**The problem**: Tally the lines in the entries below that contain the word "True" with matching case, and reply with the number alone.

**The records**:
..............................

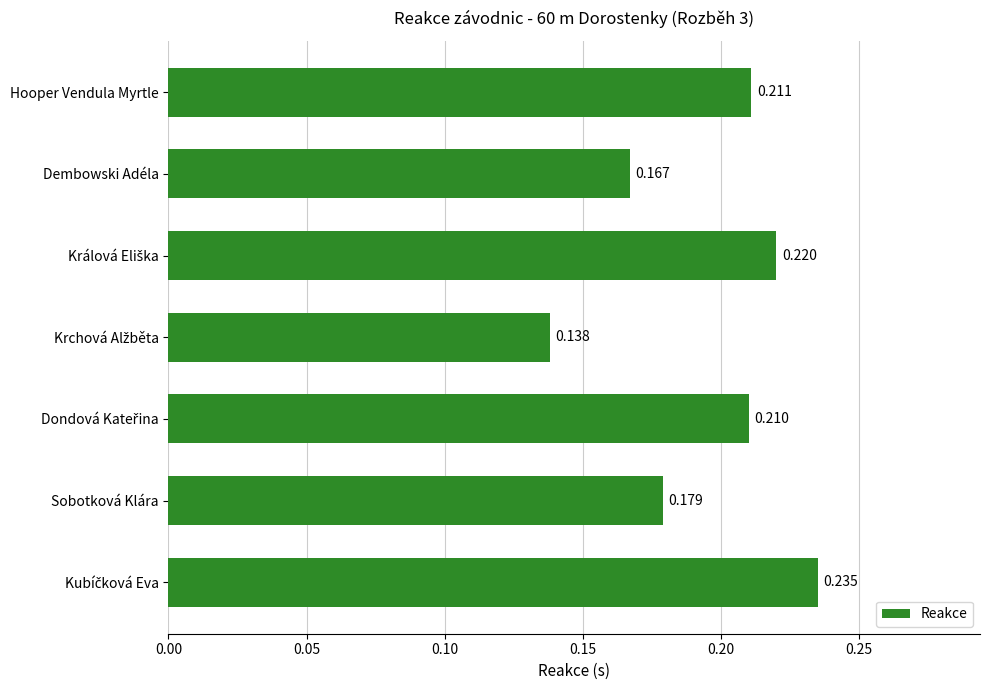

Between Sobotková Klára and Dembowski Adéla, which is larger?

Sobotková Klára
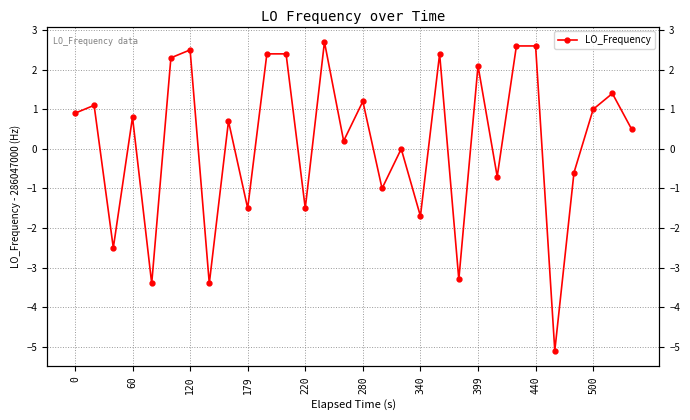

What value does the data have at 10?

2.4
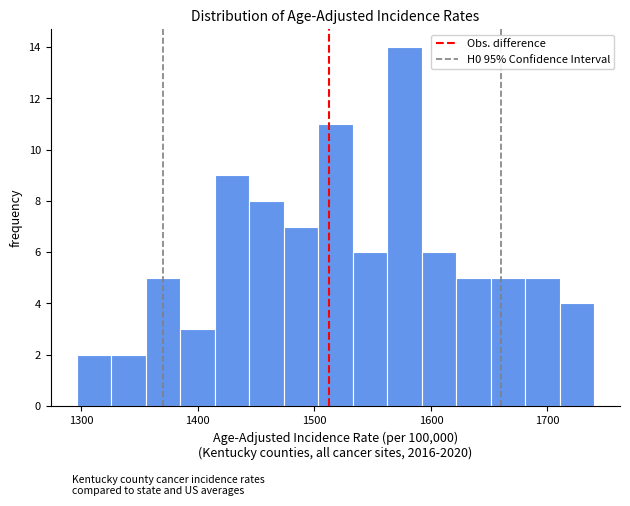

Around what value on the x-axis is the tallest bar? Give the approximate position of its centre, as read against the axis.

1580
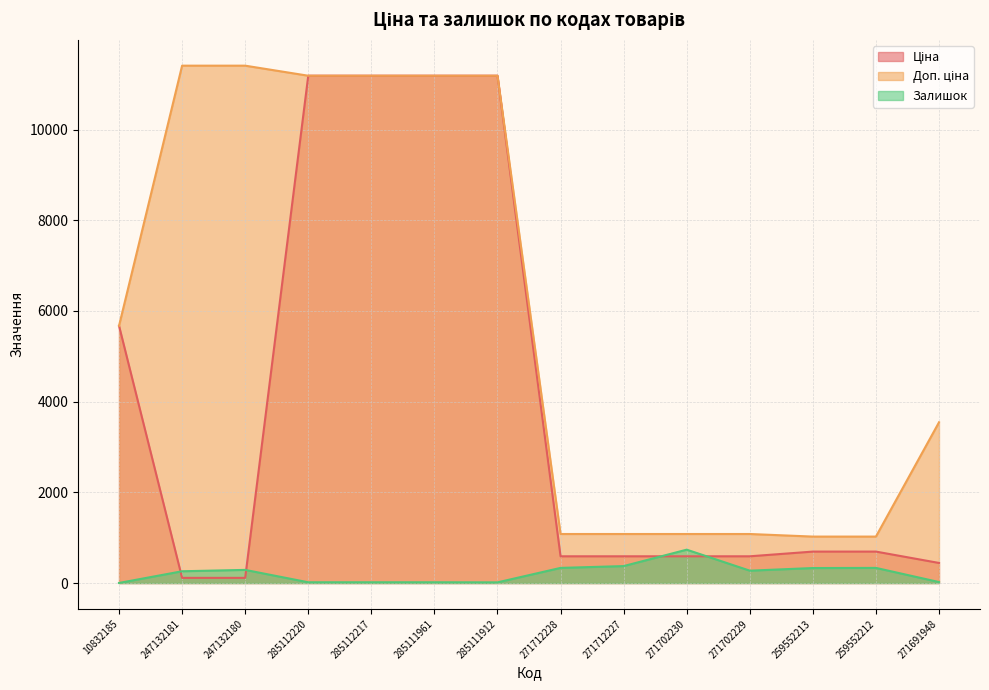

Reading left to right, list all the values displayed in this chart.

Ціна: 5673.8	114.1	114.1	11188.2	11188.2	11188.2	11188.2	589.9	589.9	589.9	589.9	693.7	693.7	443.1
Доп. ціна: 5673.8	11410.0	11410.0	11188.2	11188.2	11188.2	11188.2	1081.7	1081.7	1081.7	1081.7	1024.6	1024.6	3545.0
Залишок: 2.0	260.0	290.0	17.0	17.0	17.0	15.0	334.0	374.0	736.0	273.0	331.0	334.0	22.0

..............................

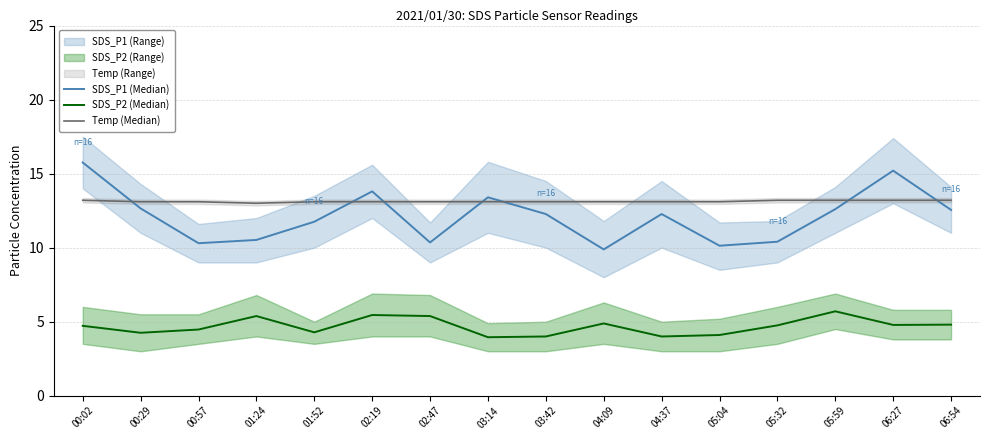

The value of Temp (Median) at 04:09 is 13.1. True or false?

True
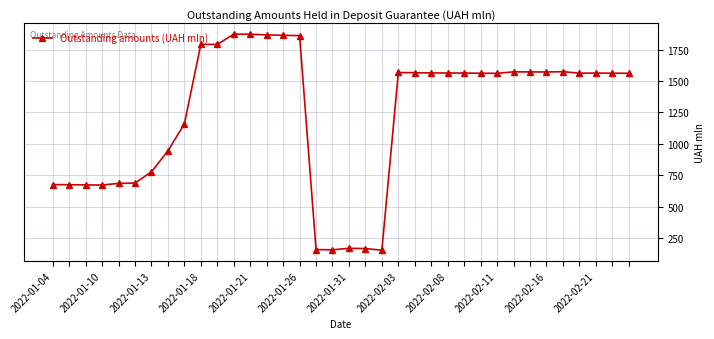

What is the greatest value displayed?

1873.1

..............................

**Your response**: 2